For what it's worth, it always fails on this same dependency

docker run ...

Step 1 : FROM node:4-slim
 ---> d1e5c6d53894
Step 2 : RUN apt-get clean &&   apt-get update &&   apt-get -y install   sqlite3   libsqlite3-dev   build-essential   python   git   libaio1   unzip &&   apt-get clean && rm -rf /var/lib/apt/lists/*
 ---> Running in ba89639fdb26
E: Failed to fetch http://httpredir.debian.org/debian/pool/main/r/rsync/rsync_3.1.1-3_amd64.deb  Error reading from server. Remote end closed connection [IP: 128.31.0.66 80]
callbacknull commented 8 years ago

@lumberj Interesting - looking more closely at our failed builds the package that apt fails on for us with this issue has always been a different package.

If you're interested, you can try out the APT run line that I use in our node dockerfile:

ENV DEPENDENCY_PACKAGES=""
ENV BUILD_PACKAGES="python python-dev python-pip python-virtualenv"
RUN apt-get clean && \
    apt-get update && \
    apt-get install -y $DEPENDENCY_PACKAGES $BUILD_PACKAGES && \
    npm install && \
    apt-get purge -y $BUILD_PACKAGES && \
    apt-get autoremove -y && \
    apt-get clean && \
    rm -rf /var/lib/apt/lists/*

This does the whole install build deps, npm install, remove build deps as one line.
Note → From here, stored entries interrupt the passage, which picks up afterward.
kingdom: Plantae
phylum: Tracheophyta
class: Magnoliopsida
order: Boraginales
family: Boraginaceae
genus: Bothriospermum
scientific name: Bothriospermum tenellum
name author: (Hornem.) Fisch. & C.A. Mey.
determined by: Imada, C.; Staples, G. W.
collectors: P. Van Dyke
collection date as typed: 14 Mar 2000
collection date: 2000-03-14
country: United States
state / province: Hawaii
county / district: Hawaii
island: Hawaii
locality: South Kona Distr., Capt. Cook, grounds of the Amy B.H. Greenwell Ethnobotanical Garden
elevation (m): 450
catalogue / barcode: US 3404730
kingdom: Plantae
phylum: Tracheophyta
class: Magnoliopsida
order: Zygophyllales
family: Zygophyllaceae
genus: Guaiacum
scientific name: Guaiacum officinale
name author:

Just populate the two env variables with your appropriate packages.

tianon commented 8 years ago

I wonder if these failures are related to https://github.com/tianon/docker-brew-debian/issues/37 :disappointed:

alandotcom commented 8 years ago

@callbacknull I'll give that a shot

@tianon I wonder if specifying a mirror might help, e.g.,

 RUN sed -i  "s/http:\/\/httpredir\.debian\.org\/debian/foo/g" /etc/apt/sources.list
alandotcom commented 8 years ago

@callbacknull it didn't help. I'm going to try setting a specific mirror in sources.list

alandotcom commented 8 years ago

@callbacknull Testing this right now

RUN echo \
   'deb ftp://ftp.us.debian.org/debian/ jessie main\n \
    deb ftp://ftp.us.debian.org/debian/ jessie-updates main\n \
    deb http://security.debian.org jessie/updates main\n' \
    > /etc/apt/sources.list
alandotcom commented 8 years ago

https://github.com/docker-library/buildpack-deps/issues/40#issuecomment-215565229 seemed to work

wglambert commented 6 years ago

Looks like the issue is resolved and having been a few years since last comment I'm going to prune the issue.